Hemitripterus americanus, the sea raven, is a species of marine ray-finned fish belonging to the subfamily Hemitripterinae of the family Agonidae. The sea raven is found along the Atlantic coast of North America.

==Taxonomy==
Hemitripterus americanus was first formally described as Scorpaena americana in 1789 by the German naturalist Johann Friedrich Gmelin with its type locality given as "America". In 1801 Marcus Elieser Bloch and Johann Gottlob Theaenus Schneider described a new species Cottus tripterygius and in 1829 Georges Cuvier proposed the new monotypic genus Hemitripterus for C. tripterygius which was later shown to be a junior synonym of Gmelin's S. americana. The genus Hemitripterus is classified within the subfamily Hemtripterinae of the family Agonidae.

== Description ==
Hemitripterus americanus are variable in color from blood red to reddish purple to yellow brown. The ventral surface is typically yellow. They have large heads and a robust, tapering body. There are obvious fleshy folds on the head and lower jaw. There is also an unusual ragged layer of skin on the first dorsal fin. They have large, fan-shaped pectoral fins and a small caudal fin. They have a broad mouth which is lined with several rows of teeth. The maximum published total length is 62 cm and the maximum published weight is 3.2 kg.

== Distribution and habitat ==
Hemitripterus americanus is found along the Atlantic Coast of North America, from Labrador in Canada to Chesapeake Bay.

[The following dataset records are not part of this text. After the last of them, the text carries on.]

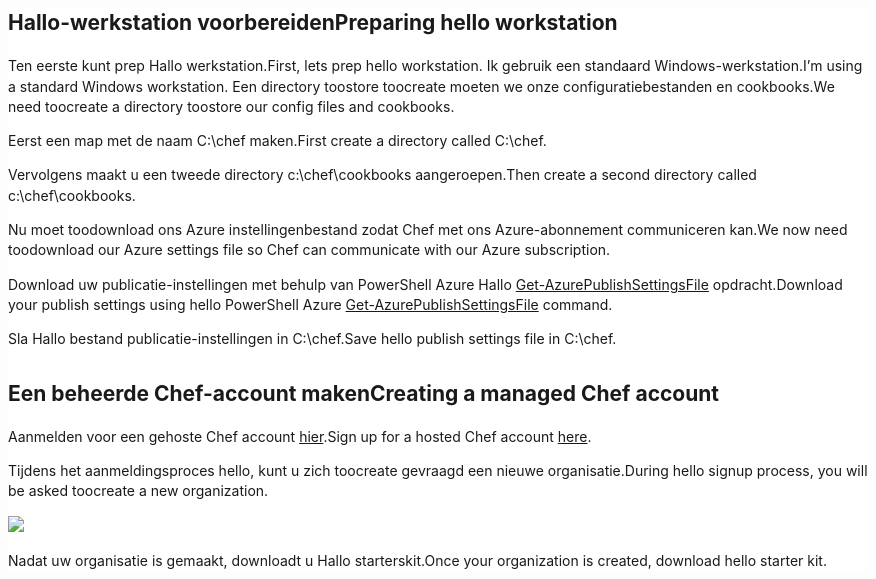 ## <a name="preparing-hello-workstation"></a><span data-ttu-id="9ef4e-121">Hallo-werkstation voorbereiden</span><span class="sxs-lookup"><span data-stu-id="9ef4e-121">Preparing hello workstation</span></span>
<span data-ttu-id="9ef4e-122">Ten eerste kunt prep Hallo werkstation.</span><span class="sxs-lookup"><span data-stu-id="9ef4e-122">First, lets prep hello workstation.</span></span> <span data-ttu-id="9ef4e-123">Ik gebruik een standaard Windows-werkstation.</span><span class="sxs-lookup"><span data-stu-id="9ef4e-123">I’m using a standard Windows workstation.</span></span> <span data-ttu-id="9ef4e-124">Een directory toostore toocreate moeten we onze configuratiebestanden en cookbooks.</span><span class="sxs-lookup"><span data-stu-id="9ef4e-124">We need toocreate a directory toostore our config files and cookbooks.</span></span>

<span data-ttu-id="9ef4e-125">Eerst een map met de naam C:\chef maken.</span><span class="sxs-lookup"><span data-stu-id="9ef4e-125">First create a directory called C:\chef.</span></span>

<span data-ttu-id="9ef4e-126">Vervolgens maakt u een tweede directory c:\chef\cookbooks aangeroepen.</span><span class="sxs-lookup"><span data-stu-id="9ef4e-126">Then create a second directory called c:\chef\cookbooks.</span></span>

<span data-ttu-id="9ef4e-127">Nu moet toodownload ons Azure instellingenbestand zodat Chef met ons Azure-abonnement communiceren kan.</span><span class="sxs-lookup"><span data-stu-id="9ef4e-127">We now need toodownload our Azure settings file so Chef can communicate with our Azure subscription.</span></span>


<span data-ttu-id="9ef4e-128">Download uw publicatie-instellingen met behulp van PowerShell Azure Hallo [Get-AzurePublishSettingsFile](https://docs.microsoft.com/en-us/powershell/module/azure/get-azurepublishsettingsfile?view=azuresmps-4.0.0) opdracht.</span><span class="sxs-lookup"><span data-stu-id="9ef4e-128">Download your publish settings using hello PowerShell Azure [Get-AzurePublishSettingsFile](https://docs.microsoft.com/en-us/powershell/module/azure/get-azurepublishsettingsfile?view=azuresmps-4.0.0) command.</span></span> 

<span data-ttu-id="9ef4e-129">Sla Hallo bestand publicatie-instellingen in C:\chef.</span><span class="sxs-lookup"><span data-stu-id="9ef4e-129">Save hello publish settings file in C:\chef.</span></span>

## <a name="creating-a-managed-chef-account"></a><span data-ttu-id="9ef4e-130">Een beheerde Chef-account maken</span><span class="sxs-lookup"><span data-stu-id="9ef4e-130">Creating a managed Chef account</span></span>
<span data-ttu-id="9ef4e-131">Aanmelden voor een gehoste Chef account [hier](https://manage.chef.io/signup).</span><span class="sxs-lookup"><span data-stu-id="9ef4e-131">Sign up for a hosted Chef account [here](https://manage.chef.io/signup).</span></span>

<span data-ttu-id="9ef4e-132">Tijdens het aanmeldingsproces hello, kunt u zich toocreate gevraagd een nieuwe organisatie.</span><span class="sxs-lookup"><span data-stu-id="9ef4e-132">During hello signup process, you will be asked toocreate a new organization.</span></span>

![][3]

<span data-ttu-id="9ef4e-133">Nadat uw organisatie is gemaakt, downloadt u Hallo starterskit.</span><span class="sxs-lookup"><span data-stu-id="9ef4e-133">Once your organization is created, download hello starter kit.</span></span>


[2]: media/chef-automation/2.png
[3]: media/chef-automation/3.png
[4]: media/chef-automation/4.png
[5]: media/chef-automation/5.png
[6]: media/chef-automation/6.png
[7]: media/chef-automation/7.png
[8]: media/chef-automation/8.png
[9]: media/chef-automation/9.png
[10]: media/chef-automation/10.png
[11]: media/chef-automation/11.png
[13]: media/chef-automation/13.png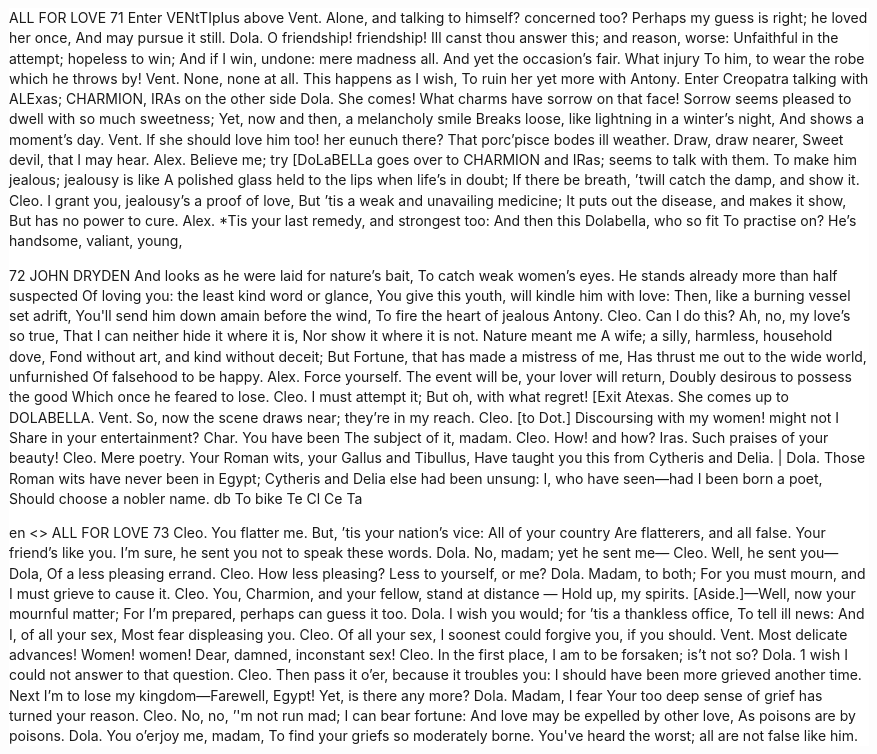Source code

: ALL FOR LOVE 71 Enter VENtTIpIus above Vent. Alone, and talking to himself? concerned too? Perhaps my guess is right; he loved her once, And may pursue it still. Dola. O friendship! friendship! Ill canst thou answer this; and reason, worse: Unfaithful in the attempt; hopeless to win; And if I win, undone: mere madness all. And yet the occasion’s fair. What injury To him, to wear the robe which he throws by! Vent. None, none at all. This happens as I wish, To ruin her yet more with Antony. Enter Creopatra talking with ALExas; CHARMION, IRAs on the other side Dola. She comes! What charms have sorrow on that face! Sorrow seems pleased to dwell with so much sweetness; Yet, now and then, a melancholy smile Breaks loose, like lightning in a winter’s night, And shows a moment’s day. Vent. If she should love him too! her eunuch there? That porc’pisce bodes ill weather. Draw, draw nearer, Sweet devil, that I may hear. Alex. Believe me; try [DoLaBELLa goes over to CHARMION and IRas; seems to talk with them. To make him jealous; jealousy is like A polished glass held to the lips when life’s in doubt; If there be breath, ’twill catch the damp, and show it. Cleo. I grant you, jealousy’s a proof of love, But ’tis a weak and unavailing medicine; It puts out the disease, and makes it show, But has no power to cure. Alex. *Tis your last remedy, and strongest too: And then this Dolabella, who so fit To practise on? He’s handsome, valiant, young,

72 JOHN DRYDEN And looks as he were laid for nature’s bait, To catch weak women’s eyes. He stands already more than half suspected Of loving you: the least kind word or glance, You give this youth, will kindle him with love: Then, like a burning vessel set adrift, You'll send him down amain before the wind, To fire the heart of jealous Antony. Cleo. Can I do this? Ah, no, my love’s so true, That I can neither hide it where it is, Nor show it where it is not. Nature meant me A wife; a silly, harmless, household dove, Fond without art, and kind without deceit; But Fortune, that has made a mistress of me, Has thrust me out to the wide world, unfurnished Of falsehood to be happy. Alex. Force yourself. The event will be, your lover will return, Doubly desirous to possess the good Which once he feared to lose. Cleo. I must attempt it; But oh, with what regret! [Exit Atexas. She comes up to DOLABELLA. Vent. So, now the scene draws near; they’re in my reach. Cleo. [to Dot.] Discoursing with my women! might not I Share in your entertainment? Char. You have been The subject of it, madam. Cleo. How! and how? Iras. Such praises of your beauty! Cleo. Mere poetry. Your Roman wits, your Gallus and Tibullus, Have taught you this from Cytheris and Delia. | Dola. Those Roman wits have never been in Egypt; Cytheris and Delia else had been unsung: I, who have seen—had I been born a poet, Should choose a nobler name. db To bike Te Cl Ce Ta

en <> ALL FOR LOVE 73 Cleo. You flatter me. But, ’tis your nation’s vice: All of your country Are flatterers, and all false. Your friend’s like you. I’m sure, he sent you not to speak these words. Dola. No, madam; yet he sent me— Cleo. Well, he sent you— Dola, Of a less pleasing errand. Cleo. How less pleasing? Less to yourself, or me? Dola. Madam, to both; For you must mourn, and I must grieve to cause it. Cleo. You, Charmion, and your fellow, stand at distance — Hold up, my spirits. [Aside.]—Well, now your mournful matter; For I’m prepared, perhaps can guess it too. Dola. I wish you would; for ’tis a thankless office, To tell ill news: And I, of all your sex, Most fear displeasing you. Cleo. Of all your sex, I soonest could forgive you, if you should. Vent. Most delicate advances! Women! women! Dear, damned, inconstant sex! Cleo. In the first place, I am to be forsaken; is’t not so? Dola. 1 wish I could not answer to that question. Cleo. Then pass it o’er, because it troubles you: I should have been more grieved another time. Next I’m to lose my kingdom—Farewell, Egypt! Yet, is there any more? Dola. Madam, I fear Your too deep sense of grief has turned your reason. Cleo. No, no, ’'m not run mad; I can bear fortune: And love may be expelled by other love, As poisons are by poisons. Dola. You o’erjoy me, madam, To find your griefs so moderately borne. You've heard the worst; all are not false like him.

They are demersal fish found over rocky or hard substrates but can be found anywhere in the water column.

==Biology==
Hemitripterus americanus is considered to be a voracious predator which preys on a wide variety of animals including benthic invertebrates and fish such as herring, sand lance and silver hake. When they are removed from the water they inflate and if returned to it they cannot submerge. Spawning adults attach their eggs to the bases of sponges. Sea ravens produce antifreeze proteins found in their blood that allow them to survive in subzero temperatures.